| EXERCISE DATA |
════════

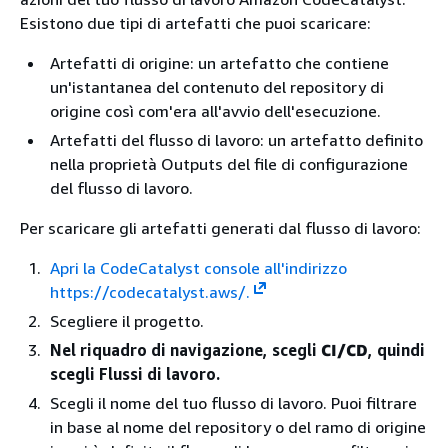
Esistono due tipi di artefatti che puoi scaricare:
Artefatti di origine: un artefatto che contiene
un'istantanea del contenuto del repository di
origine così com'era all'avvio dell'esecuzione.
Artefatti del flusso di lavoro: un artefatto definito
nella proprietà Outputs del file di configurazione
del flusso di lavoro.
Per scaricare gli artefatti generati dal flusso di lavoro:
Apri la CodeCatalyst console all'indirizzo
https://codecatalyst.aws/.
Scegliere il progetto.
Nel riquadro di navigazione, scegli
CI/CD
, quindi
scegli Flussi di lavoro.
Scegli il nome del tuo flusso di lavoro. Puoi filtrare
in base al nome del repository o del ramo di origine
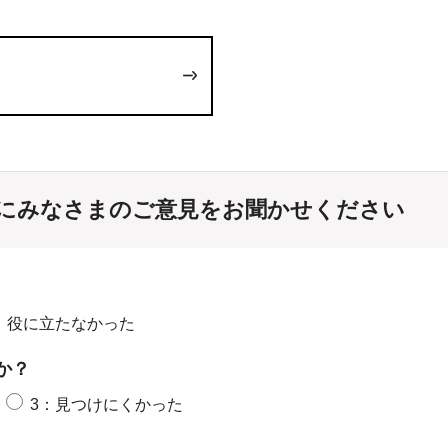
にみなさまのご意見をお聞かせください
：役に立たなかった
か？
3：見つけにくかった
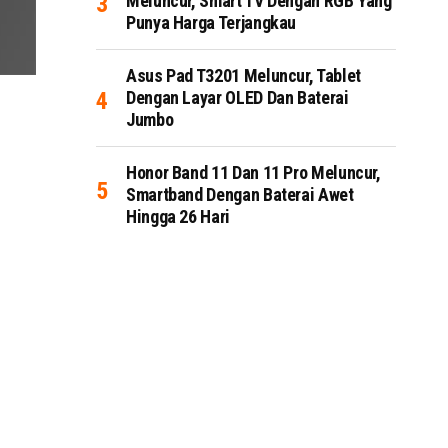
Meluncur, Smart TV Dengan RGB Yang
Punya Harga Terjangkau
Asus Pad T3201 Meluncur, Tablet
Dengan Layar OLED Dan Baterai
Jumbo
Honor Band 11 Dan 11 Pro Meluncur,
Smartband Dengan Baterai Awet
Hingga 26 Hari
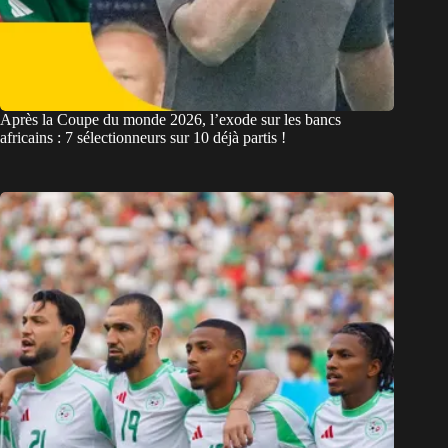
Après la Coupe du monde 2026, l’exode sur les bancs
africains : 7 sélectionneurs sur 10 déjà partis !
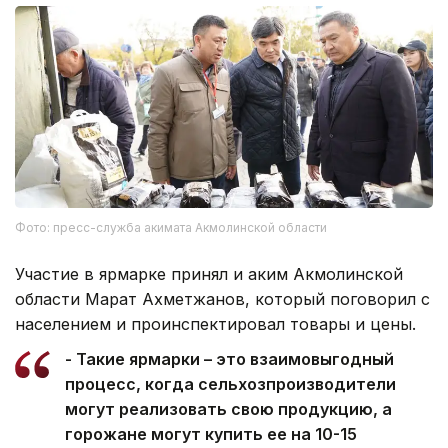
Фото: пресс-служба акимата Акмолинской области
Участие в ярмарке принял и аким Акмолинской
области Марат Ахметжанов, который поговорил с
населением и проинспектировал товары и цены.
- Такие ярмарки – это взаимовыгодный
процесс, когда сельхозпроизводители
могут реализовать свою продукцию, а
горожане могут купить ее на 10-15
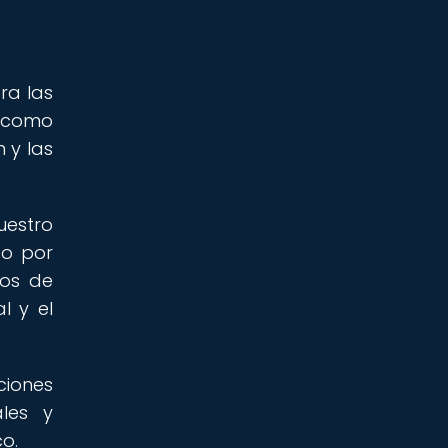
ra las
, como
 y las
uestro
to por
ios de
l y el
ciones
ales y
co.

════════

| WORK ITEM |
Reproduce, character for character, only the lines of the preceding data that start at the line with "origine così com'era" and end at the line with "Scegli il nome", both included.

| ANSWER TO THE PROBLEM |
origine così com'era all'avvio dell'esecuzione.
Artefatti del flusso di lavoro: un artefatto definito
nella proprietà Outputs del file di configurazione
del flusso di lavoro.
Per scaricare gli artefatti generati dal flusso di lavoro:
Apri la CodeCatalyst console all'indirizzo
https://codecatalyst.aws/.
Scegliere il progetto.
Nel riquadro di navigazione, scegli
CI/CD
, quindi
scegli Flussi di lavoro.
Scegli il nome del tuo flusso di lavoro. Puoi filtrare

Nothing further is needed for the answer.